**PROVIDED PASSAGE**
++++++++++

Delays Continue in US Infrastructure Investment

By Peter Bowe, Publisher, DredgeWire

Just over three months ago I co-authored a piece about how avoidable bureaucratic delays and policy choices by the Biden administration are slowing new infrastructure spending despite massive new funding commitments including the so-called Bipartisan Infrastructure law. (See https://dredgewire.com/dredgewire-exclusive-current-challenges-with-project-delays-in-the-u-s-dredge-industry/)

Now a recent article by the respected newspaper The Economist has highlighted the same issues including a good graph showing the extent of the decrease in American infrastructure spending. Further it calculates that not only has spending increased less than expected, but it has actually declined in real terms!

It’s worth revisiting the issues in the hopes that with increased visibility the administration will change course to achieve its stated aims on infrastructure.

The Economist started by noting:

“With headlines proclaiming its $1.2trn in investments, worth about 5% of gdp, it was easy to get caught up in the excitement. That makes the current state of the big dig all the more disappointing. Instead of the anticipated surge, total infrastructure spending has fallen by more than 10% in real terms since the passage of the law (see chart).

So, what’s the problem?

There are several.

First, as everyone knows, higher inflation has impacted all sectors of the economy, but it’s been even worse, far worse, in construction where costs have risen as much as 50%. DredgeWire has reported extensively about the massive negative impact this has had on US offshore wind projects, with, as just one example, the leading developer Orsted abandoning multiple East Coast projects despite forfeiting substantial performance guarantees.

The Economist elaborated: “A lot of the cost estimates that states and local agencies have are from three to five years ago, and they are just totally off now,” says Santiago Ferrer of BCG, a consultancy. This, he adds, leads to two outcomes: either authorities get no bidders because contractors think their prices are too low; or they revise their cost estimates, which takes yet more time.”

++++++++++

**EXTRACTED RECORDS**
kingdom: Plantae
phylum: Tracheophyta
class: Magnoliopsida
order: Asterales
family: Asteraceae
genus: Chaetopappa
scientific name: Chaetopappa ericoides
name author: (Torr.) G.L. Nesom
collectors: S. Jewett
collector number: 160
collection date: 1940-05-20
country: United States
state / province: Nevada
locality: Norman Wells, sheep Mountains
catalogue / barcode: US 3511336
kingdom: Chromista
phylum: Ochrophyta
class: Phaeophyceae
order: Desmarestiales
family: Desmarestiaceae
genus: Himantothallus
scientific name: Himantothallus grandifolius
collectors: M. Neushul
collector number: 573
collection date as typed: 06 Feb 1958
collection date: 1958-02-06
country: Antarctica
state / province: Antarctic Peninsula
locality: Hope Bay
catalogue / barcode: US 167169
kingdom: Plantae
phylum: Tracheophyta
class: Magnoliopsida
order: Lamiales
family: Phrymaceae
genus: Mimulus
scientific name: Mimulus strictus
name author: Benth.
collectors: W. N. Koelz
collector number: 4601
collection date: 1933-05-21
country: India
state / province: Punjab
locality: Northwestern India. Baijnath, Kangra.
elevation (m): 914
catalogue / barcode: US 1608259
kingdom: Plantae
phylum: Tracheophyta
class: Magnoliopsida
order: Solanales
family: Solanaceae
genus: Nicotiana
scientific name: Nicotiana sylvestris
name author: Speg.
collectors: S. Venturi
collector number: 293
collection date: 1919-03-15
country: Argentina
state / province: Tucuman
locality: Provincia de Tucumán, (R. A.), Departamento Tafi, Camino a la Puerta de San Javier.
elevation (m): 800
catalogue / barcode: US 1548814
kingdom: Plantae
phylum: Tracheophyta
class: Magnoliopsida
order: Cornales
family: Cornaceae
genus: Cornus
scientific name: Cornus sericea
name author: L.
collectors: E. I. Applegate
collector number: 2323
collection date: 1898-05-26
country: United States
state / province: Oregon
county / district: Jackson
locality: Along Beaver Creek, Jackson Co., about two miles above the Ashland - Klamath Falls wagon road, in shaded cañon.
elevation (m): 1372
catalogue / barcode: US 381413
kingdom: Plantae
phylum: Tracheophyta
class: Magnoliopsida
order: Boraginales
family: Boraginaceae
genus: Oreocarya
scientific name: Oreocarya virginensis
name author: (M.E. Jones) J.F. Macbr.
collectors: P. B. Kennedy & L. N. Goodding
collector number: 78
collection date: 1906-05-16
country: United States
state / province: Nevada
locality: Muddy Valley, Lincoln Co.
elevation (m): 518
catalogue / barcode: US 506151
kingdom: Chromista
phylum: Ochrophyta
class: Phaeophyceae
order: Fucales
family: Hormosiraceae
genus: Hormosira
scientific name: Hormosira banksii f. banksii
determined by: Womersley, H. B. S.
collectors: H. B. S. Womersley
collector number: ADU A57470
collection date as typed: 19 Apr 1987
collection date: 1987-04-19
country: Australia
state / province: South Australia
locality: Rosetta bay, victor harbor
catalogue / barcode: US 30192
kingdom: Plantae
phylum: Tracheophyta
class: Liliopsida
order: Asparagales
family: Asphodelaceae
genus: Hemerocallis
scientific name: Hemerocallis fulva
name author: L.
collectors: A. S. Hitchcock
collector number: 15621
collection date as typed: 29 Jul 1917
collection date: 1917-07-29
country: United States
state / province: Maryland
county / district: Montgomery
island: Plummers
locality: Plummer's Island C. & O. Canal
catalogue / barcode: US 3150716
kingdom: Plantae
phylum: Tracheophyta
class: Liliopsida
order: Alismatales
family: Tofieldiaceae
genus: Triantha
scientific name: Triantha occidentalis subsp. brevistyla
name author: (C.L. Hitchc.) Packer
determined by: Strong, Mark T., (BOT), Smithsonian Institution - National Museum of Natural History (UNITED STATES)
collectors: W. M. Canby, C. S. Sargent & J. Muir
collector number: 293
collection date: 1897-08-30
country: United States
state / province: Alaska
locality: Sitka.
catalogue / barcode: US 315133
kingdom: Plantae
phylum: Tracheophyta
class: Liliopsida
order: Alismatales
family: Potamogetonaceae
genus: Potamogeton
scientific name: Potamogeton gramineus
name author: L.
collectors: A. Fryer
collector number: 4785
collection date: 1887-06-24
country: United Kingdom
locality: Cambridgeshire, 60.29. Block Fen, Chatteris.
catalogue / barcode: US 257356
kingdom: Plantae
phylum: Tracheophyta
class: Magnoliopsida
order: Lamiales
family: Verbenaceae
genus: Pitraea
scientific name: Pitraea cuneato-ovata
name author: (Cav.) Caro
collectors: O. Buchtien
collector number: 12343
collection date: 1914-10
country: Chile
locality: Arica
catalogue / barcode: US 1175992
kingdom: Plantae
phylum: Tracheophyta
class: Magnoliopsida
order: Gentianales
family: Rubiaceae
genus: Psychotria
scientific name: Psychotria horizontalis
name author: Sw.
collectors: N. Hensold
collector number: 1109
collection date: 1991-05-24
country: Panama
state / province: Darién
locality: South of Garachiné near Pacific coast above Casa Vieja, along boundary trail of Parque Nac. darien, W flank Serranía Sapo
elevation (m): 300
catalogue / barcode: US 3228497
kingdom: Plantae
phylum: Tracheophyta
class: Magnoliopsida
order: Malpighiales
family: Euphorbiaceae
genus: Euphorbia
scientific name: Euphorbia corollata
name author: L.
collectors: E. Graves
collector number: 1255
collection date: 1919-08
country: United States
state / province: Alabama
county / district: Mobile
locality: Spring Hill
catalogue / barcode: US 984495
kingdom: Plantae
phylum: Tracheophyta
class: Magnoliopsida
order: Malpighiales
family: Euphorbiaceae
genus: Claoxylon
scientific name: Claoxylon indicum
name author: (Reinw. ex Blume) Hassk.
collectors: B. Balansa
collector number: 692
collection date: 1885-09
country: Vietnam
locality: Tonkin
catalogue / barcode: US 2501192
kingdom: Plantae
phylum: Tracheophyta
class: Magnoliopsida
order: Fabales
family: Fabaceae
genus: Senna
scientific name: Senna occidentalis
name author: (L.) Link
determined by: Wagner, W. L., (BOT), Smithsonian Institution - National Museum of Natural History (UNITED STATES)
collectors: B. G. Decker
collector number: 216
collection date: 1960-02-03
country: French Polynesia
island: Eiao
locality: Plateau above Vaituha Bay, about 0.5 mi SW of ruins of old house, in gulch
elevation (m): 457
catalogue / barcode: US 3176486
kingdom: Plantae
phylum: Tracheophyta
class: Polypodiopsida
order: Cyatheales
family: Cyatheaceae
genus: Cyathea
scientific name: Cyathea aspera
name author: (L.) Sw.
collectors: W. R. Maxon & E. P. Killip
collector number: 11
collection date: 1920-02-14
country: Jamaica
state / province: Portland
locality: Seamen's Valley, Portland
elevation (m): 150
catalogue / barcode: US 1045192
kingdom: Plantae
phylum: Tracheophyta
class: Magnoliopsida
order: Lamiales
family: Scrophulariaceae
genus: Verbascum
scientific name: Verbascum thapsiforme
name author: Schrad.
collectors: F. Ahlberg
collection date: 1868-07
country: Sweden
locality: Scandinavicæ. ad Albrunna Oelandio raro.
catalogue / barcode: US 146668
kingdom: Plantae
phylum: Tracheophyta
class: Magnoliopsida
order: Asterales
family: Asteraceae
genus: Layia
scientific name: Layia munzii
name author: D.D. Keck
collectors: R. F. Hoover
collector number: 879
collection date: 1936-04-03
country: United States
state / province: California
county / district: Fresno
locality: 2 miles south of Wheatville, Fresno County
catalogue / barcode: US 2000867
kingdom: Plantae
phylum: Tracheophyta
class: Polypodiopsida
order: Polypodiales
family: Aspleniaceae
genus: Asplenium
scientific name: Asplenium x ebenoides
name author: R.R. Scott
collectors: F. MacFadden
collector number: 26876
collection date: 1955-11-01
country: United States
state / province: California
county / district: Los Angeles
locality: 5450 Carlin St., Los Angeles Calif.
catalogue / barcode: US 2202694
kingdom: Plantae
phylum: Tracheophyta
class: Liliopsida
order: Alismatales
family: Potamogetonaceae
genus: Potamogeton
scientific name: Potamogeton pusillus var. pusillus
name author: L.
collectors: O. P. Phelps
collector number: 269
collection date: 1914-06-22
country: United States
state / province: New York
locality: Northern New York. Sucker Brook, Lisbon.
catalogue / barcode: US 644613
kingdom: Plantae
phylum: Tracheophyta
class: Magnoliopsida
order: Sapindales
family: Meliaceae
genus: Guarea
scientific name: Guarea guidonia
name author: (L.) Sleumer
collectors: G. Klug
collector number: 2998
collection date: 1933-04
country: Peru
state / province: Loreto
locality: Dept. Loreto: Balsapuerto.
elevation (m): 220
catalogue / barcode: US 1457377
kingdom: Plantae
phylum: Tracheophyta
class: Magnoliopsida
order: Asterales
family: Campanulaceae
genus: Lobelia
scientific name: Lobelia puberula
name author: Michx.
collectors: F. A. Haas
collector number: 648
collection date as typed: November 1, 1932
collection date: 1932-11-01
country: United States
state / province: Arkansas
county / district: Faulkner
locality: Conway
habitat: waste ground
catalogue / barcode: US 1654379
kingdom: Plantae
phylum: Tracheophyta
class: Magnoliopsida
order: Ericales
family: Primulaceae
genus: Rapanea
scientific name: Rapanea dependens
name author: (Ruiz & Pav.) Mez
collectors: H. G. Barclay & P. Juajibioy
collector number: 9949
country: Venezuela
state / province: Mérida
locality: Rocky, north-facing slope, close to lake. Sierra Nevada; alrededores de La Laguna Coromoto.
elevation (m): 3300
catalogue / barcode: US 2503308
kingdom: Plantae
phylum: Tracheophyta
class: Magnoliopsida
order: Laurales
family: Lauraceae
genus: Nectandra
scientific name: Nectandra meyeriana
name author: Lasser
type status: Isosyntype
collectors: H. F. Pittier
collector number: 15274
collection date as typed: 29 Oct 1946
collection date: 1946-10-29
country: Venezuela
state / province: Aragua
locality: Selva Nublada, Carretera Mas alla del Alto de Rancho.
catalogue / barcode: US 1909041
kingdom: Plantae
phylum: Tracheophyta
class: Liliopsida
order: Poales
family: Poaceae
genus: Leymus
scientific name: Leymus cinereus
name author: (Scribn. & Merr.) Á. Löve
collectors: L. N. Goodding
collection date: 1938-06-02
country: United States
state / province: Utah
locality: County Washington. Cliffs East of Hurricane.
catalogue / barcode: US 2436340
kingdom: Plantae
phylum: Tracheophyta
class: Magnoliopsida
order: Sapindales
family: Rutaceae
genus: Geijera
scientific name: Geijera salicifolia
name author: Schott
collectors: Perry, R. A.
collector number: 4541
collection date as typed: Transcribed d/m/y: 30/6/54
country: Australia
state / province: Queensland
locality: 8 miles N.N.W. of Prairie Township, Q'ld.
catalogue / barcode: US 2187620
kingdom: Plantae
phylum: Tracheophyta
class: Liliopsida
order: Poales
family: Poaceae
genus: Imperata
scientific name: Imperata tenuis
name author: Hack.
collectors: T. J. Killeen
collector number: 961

++++++++++

**TASK INSTRUCTIONS**
1. According to the infrastructure spending article, by how much has total infrastructure spending fallen in real terms since the law passed?
2. Which companies and publications are named in the infrastructure spending article? List them all.
3. Resume the infrastructure spending article from the point where it stops.
The data after the infrastructure spending article are separate material.

**ANSWERS FOR THE TASKS**
1. By more than 10%.

2. DredgeWire, The Economist, Orsted, BCG

3.
DredgeWire reported on one such example just this week (https://dredgewire.com/pipeline-dredging-in-the-hatteras-ferry-channel-unlikely-this-winter/) where North Carolina has delayed critical ferry channel dredging because “the Corps found that the pipeline project cost increases have left its budget about $3 million short.”

A chart from Ed Zarenski shows how inflation in the construction sector accelerated dramatically starting in 2020 according to multiple independent indices:

Regulation continues to be problematic

My prior piece in DredgeWire noted the deleterious impact of new regulations which have slowed bidding processes and added costs. Refer to https://dredgewire.com/dredgewire-exclusive-current-challenges-with-project-delays-in-the-u-s-dredge-industry/.

The Economist agrees:

“(The Biden administration has) also loaded on requirements to promote racial equity, environmental sustainability and fair wages. Laudable as these goals are, they have slowed things down. “The administration is at war against itself. It wants to advance these projects aggressively. But some of its requirements just preclude their delivery,” says D.J. Gribbin, a consultant and former general counsel in the Transportation Department. The law also included more than 100 new competitive grant programmes, which require new application systems and new compliance procedures. “These are a nightmare to set up and run,” Mr Gribbin says. Some state and local officials are not even bothering to apply for funding.”

Ouch! The practical realities of these new rules are now being felt across all government procurements certainly including marine construction and dredging. It’s probably unreasonable to expect the administration to make a lot of changes given its other social priorities, but as a society we should at a minimum recognize their impacts and reconsider how best to achieve a better balance of policy objectives.

Last but not least the omnipresent problem of permitting has not gone away, but has gotten worse. The Economist offers this insight:

“Another familiar obstacle is getting permits. The Biden administration has created a special action plan to try to speed up approvals for infrastructure and clean-energy projects. At the same time, though, its appointees in the Environmental Protection Agency have given states more power to block infrastructure projects because of fears about water quality. “The administration’s record on permitting is mixed at best,” says Ken Simonson of the Associated General Contractors of America.”

In fact doing a key word search on DredgeWire articles for “delay” over the past two years yields over 1,000 results!

Other than fixing inflation, what’s to be done?

In my earlier piece we noted how continuing remote work by the USCOE and its various district offices has exacerbated timely permitting for dredging and marine construction projects.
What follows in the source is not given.